The British Asian Trust
- Industry: Charity Sector
- Founded: 2007
- Headquarters: United Kingdom
- Key people: Charles III (president)
- Revenue: 5,834,030 pound sterling (2020)
- Number of employees: 45 (2024)
- Website: BritishAsianTrust.org

= British Asian Trust =

British charity addressing poverty and hardship in South Asia

The British Asian Trust was founded in 2007 by King Charles III (then Prince of Wales) and a group of pre-eminent British Asian business leaders. The Trust works to tackle the widespread poverty and hardship in South Asia to which millions are currently subjected.
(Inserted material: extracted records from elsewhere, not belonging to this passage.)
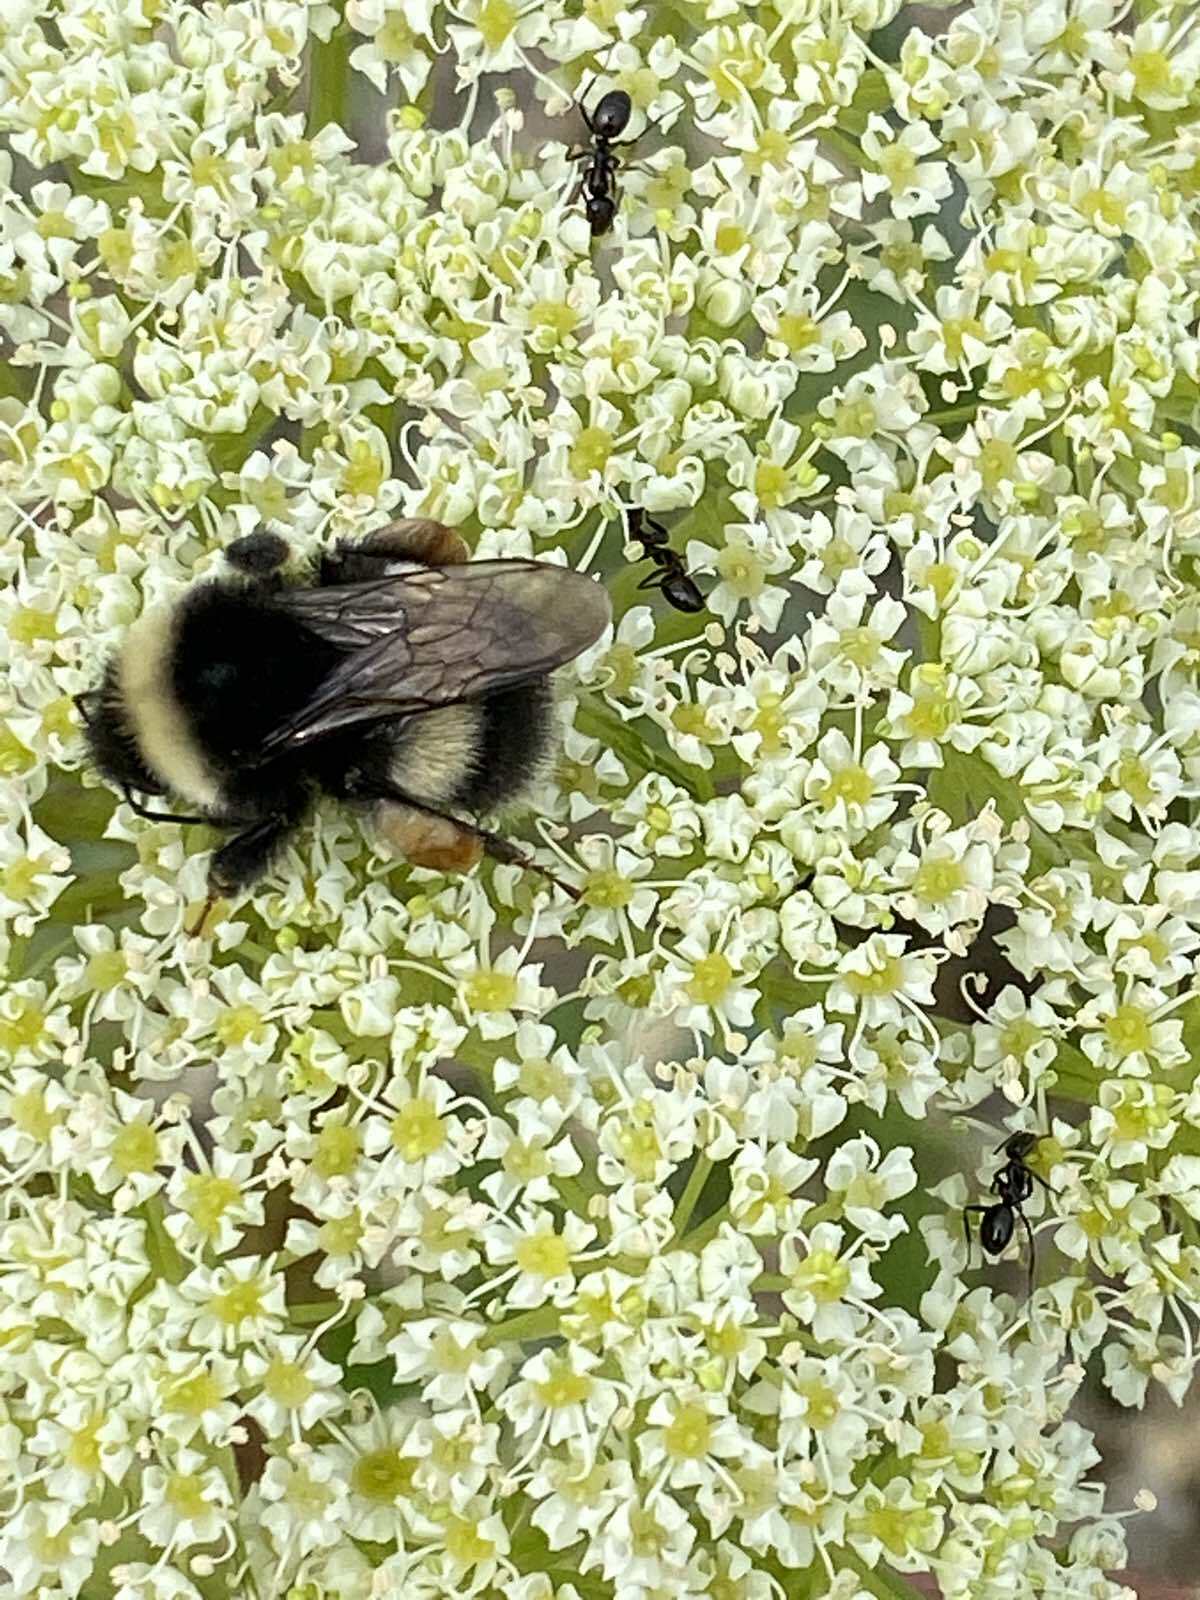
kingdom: Animalia
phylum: Arthropoda
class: Insecta
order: Hymenoptera
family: Apidae
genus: Bombus
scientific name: Bombus cryptarum
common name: Cryptic bumblebee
Since its establishment in 2007, the Trust has positively impacted the lives of 6.6 million disadvantaged people in India, Pakistan, Bangladesh and Sri Lanka.

==Focus==
The Trust's programmes are categorized into several key areas: livelihoods, education, mental health, conservation and anti-human trafficking. The Trust works with local delivery partners in India, Pakistan, Bangladesh and Sri Lanka.

== Innovative finance ==
The recent evolution in philanthropy to incorporate business principles has led to ground-breaking developments in the voluntary sector. Social-impact financing, a relatively new charity finance model, offers funders an investment return if the programme to which they are committed is successful.  This outcome-based finance mechanism requires clear targets and focuses on gathering data to demonstrate the results. Such meticulousness is attracting donors to invest, bringing new capital into the sector and playing a critical role in bridging the financing gap to achieve the UN's Sustainable Development Goals. This approach appeals to other lenders, such as charities, governments and entrepreneurs, as it substantiates the positive impact that their donations have made.

The British Asian Trust is leading an innovative model of social-impact financing, in the form of Development Impact Bonds (DIB), allowing the Trust to set up initiatives to improve the quality education in India. The DIB mechanism involves public-private relationships between ‘risk’ investors, programme implementers and outcome funders. In the case of the aforementioned Quality Education India Development Impact Bond, UBS Optimus Foundation are the ‘risk’ investors who have raised US$3 million to offer upfront working capital to the consortium, thus enabling the administration of the programme for the duration of its four-year lifetime. The programme implementers, Gyan Shala, Kaivalya Education Foundation and Society for All Round Developments, then use this capital to fund the delivery of the programme. Granted that the outcomes of the programme are achieved, the outcome funders, who are convened by the Trust, make a payment and the initial ‘risk’ investors may earn a 6% interest on the capital lent.

Advocates of this form of innovative finance include Sir Ronald Cohen who maintained that "these bonds are an innovative and… a tremendously effective way of raising the funds needed to address some of the greatest challenges in the region at the kind of scale necessary to make a significant difference."

==Ambassadors and trustees==
Ambassadors from the worlds of television, film, music, sport and cuisine support the Trust, including: Katy Perry, Mahira Khan, Asad Ahmad, Gurinder Chadha, Ikram Butt, Isa Guha, Azhar Mahmood, James Caan, Konnie Huq, Kumar Sangakkara, Laila Rouass, Manish Bhasin, Manish Malhotra, Meera Syal, Monica Yunus, Muttiah Muralitharan, Naughty Boy, Navin Kundra, Neev Spencer, Nina Nannar, Nina Wadia, Nitin Ganatra, Noreen Khan, Preeya Kalidas, Rahul Dravid, Ray Panthaka, Rahat Fateh Ali Khan, Reshmin Chowdhury, Ritula Shah, Sanjeev Bhaskar, Sonali Shah, Sophie Choudry, Zayn Malik, and Sriram Vishwanathan.

On the Board of Trustees, headed by Chairman Lord Gadhia, are Shalni Arora, Farzana Baduel, Varun Chandra, Ganesh Ramani, Asif Rangoonwala and Dr Shenila Rawal.